> _Dataset records_:
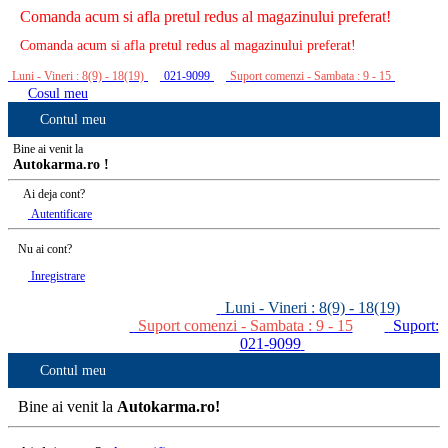
Comanda acum si afla pretul redus al magazinului preferat!
Comanda acum si afla pretul redus al magazinului preferat!
Luni - Vineri : 8(9) - 18(19)
021-9099
Suport comenzi - Sambata : 9 - 15
Cosul meu
Contul meu
Bine ai venit la
Autokarma.ro !
Ai deja cont?
Autentificare
Nu ai cont?
Inregistrare
Luni - Vineri : 8(9) - 18(19)
Suport comenzi - Sambata : 9 - 15
Suport:
021-9099
Contul meu
Bine ai venit la
Autokarma.ro!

> _Prompt_:
Print, exactly as given, the lines from the one with "Inregistrare" through the last line of the material above, and no others.

> _Answer section_:
Inregistrare
Luni - Vineri : 8(9) - 18(19)
Suport comenzi - Sambata : 9 - 15
Suport:
021-9099
Contul meu
Bine ai venit la
Autokarma.ro!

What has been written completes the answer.